* TASK ITEM: In your copy, include every entry exactly as written but no pictures.

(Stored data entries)
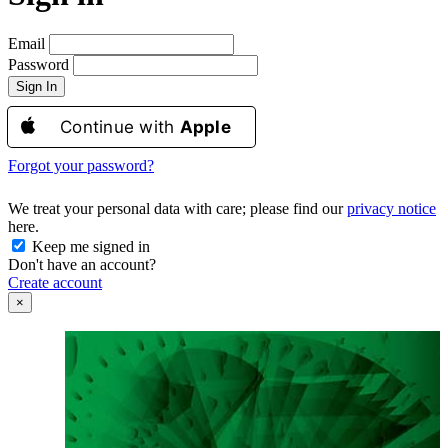
Email
Password
Sign In
Continue with
Apple
Forgot your password?
We treat your personal data with care; please find our
privacy notice
here.
Keep me signed in
Don't have an account?
Create account
×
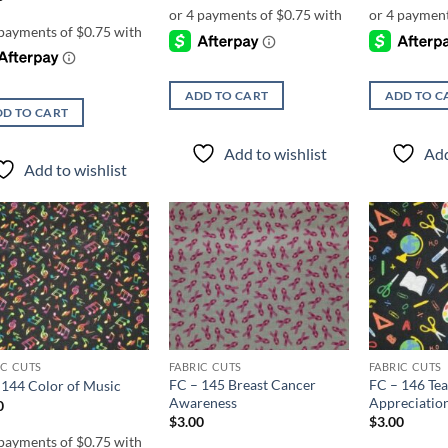
ADD TO CART
ADD TO C
D TO CART
Add to wishlist
Add
Add to wishlist
Add to
Add to
wishlist
wishlist
IC CUTS
FABRIC CUTS
FABRIC CUTS
FC – 145 Breast Cancer
FC – 146 Te
 144 Color of Music
Awareness
Appreciatio
0
$
3.00
$
3.00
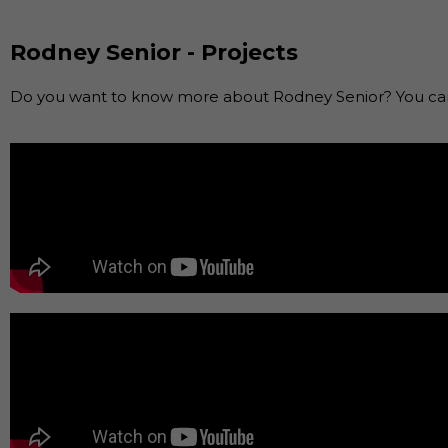
Rodney Senior - Projects
Do you want to know more about Rodney Senior? You can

* EXERCISE ANSWER:
Email
Password
Sign In
Continue with
Apple
Forgot your password?
We treat your personal data with care; please find our
privacy notice
here.
Keep me signed in
Don't have an account?
Create account
×
ADD TO CART
ADD TO C
D TO CART
Add to wishlist
Add
Add to wishlist
Add to
Add to
wishlist
wishlist
IC CUTS
FABRIC CUTS
FABRIC CUTS
FC – 145 Breast Cancer
FC – 146 Te
 144 Color of Music
Awareness
Appreciatio
0
$
3.00
$
3.00
Rodney Senior - Projects
Do you want to know more about Rodney Senior? You can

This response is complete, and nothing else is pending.